That seems plausible. I don't know how the community of relay operators works. But I suspect that, if you're right, many known and trusted relay operators must be covert operatives. While that's not impossible, it would represent a huge investment.
I've been through this already, and made a calculation of the completely negligible - in government terms - amount required to pay for hosting 4000 powerful nodes that are indiscernible from honest relays and are scattered all over the world. A huge investment is emphatically NOT required for this. As to operatives, I see no reason why a single employee could not control 500 rogue relays from a single $1000 PC. Say, spending her day revisiting 25 relays daily, doing maintenance. That's assuming zero automation. With some automation software (say, flagging relays that need attention, most of them don't most of the time), a single employee could control the entire 7000. Where's the "huge investment"?

WHAT TO WORK ON
1/ In the discussion about rogue relays, how many relays does the reply say a single employee could control from one $1000 PC without any automation?
2/ Pick up the discussion about rogue relays after its final sentence and continue it.

RECORDS SUPPLIED

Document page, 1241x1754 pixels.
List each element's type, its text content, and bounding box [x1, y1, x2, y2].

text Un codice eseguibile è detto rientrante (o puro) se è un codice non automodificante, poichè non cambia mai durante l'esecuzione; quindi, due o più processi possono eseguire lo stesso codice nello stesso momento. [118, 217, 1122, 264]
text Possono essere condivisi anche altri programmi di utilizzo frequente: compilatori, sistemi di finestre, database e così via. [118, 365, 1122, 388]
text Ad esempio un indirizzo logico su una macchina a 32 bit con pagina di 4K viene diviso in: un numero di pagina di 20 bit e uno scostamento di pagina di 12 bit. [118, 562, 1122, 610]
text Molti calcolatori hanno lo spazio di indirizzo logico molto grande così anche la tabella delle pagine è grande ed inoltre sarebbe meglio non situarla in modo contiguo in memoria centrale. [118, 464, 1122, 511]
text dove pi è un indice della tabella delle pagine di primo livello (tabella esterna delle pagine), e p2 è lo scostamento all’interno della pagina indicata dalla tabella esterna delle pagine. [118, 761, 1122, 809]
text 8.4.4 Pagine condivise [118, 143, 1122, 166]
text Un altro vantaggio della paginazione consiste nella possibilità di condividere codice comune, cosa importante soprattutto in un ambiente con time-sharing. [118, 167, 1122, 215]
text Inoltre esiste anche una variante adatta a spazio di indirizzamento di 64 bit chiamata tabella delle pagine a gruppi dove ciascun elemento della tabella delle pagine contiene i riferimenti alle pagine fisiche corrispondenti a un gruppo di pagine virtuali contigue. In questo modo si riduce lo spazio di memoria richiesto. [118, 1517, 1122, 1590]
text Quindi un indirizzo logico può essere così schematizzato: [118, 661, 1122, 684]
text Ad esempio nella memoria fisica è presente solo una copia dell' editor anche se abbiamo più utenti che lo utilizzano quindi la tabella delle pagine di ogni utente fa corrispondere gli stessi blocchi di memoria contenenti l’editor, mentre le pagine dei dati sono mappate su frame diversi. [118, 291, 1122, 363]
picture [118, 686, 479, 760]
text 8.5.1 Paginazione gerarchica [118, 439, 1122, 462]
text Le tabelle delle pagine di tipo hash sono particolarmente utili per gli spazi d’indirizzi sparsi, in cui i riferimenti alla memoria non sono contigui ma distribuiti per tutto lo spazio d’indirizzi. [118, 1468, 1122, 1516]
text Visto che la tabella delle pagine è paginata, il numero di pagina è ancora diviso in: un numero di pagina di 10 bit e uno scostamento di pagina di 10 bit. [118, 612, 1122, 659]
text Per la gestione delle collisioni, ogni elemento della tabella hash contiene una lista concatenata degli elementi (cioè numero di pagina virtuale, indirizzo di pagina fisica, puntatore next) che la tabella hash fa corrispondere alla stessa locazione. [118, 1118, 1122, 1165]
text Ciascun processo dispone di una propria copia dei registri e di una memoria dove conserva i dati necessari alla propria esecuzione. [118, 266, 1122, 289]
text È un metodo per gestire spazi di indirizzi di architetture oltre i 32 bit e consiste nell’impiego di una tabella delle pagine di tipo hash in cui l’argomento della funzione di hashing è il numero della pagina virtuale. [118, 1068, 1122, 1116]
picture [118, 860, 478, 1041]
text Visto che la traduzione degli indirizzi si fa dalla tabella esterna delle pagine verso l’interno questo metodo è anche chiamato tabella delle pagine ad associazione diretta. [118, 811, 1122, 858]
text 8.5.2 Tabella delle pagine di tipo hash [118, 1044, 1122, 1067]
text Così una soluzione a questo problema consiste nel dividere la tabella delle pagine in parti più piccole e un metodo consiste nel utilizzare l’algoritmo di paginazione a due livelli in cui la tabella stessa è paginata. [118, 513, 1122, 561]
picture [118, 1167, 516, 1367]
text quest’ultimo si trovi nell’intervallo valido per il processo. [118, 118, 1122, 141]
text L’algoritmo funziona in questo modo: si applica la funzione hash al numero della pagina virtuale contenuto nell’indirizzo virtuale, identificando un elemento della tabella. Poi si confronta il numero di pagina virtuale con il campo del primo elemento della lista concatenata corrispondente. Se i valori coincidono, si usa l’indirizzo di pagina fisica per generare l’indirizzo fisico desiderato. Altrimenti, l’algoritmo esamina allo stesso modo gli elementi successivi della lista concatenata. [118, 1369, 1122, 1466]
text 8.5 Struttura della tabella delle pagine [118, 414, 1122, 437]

PER-TASK ANSWERS
1/ 500 rogue relays.

2/
Yes, there's no huge investment in equipment or operator time. But it's my impression that there's a community of relay operators. Who know each other. And I doubt that an appreciable percentage of entry guards are run by anonymous cowards, such as myself ;)
If that's the case -- and I'd appreciate knowledgeable comment -- many known and trusted relay operators must be covert operatives. I expect that running a long-term covert operation isn't cheap. But upon reflection, it would arguably not cost more than a hundred million USD per year. So maybe so.
Tor model breaks down when facing a modest government adversary for the simple reason that having only 7000 relays total, with a minority of them carrying most of the traffic, invites cheap infiltration and takeover by state adversaries.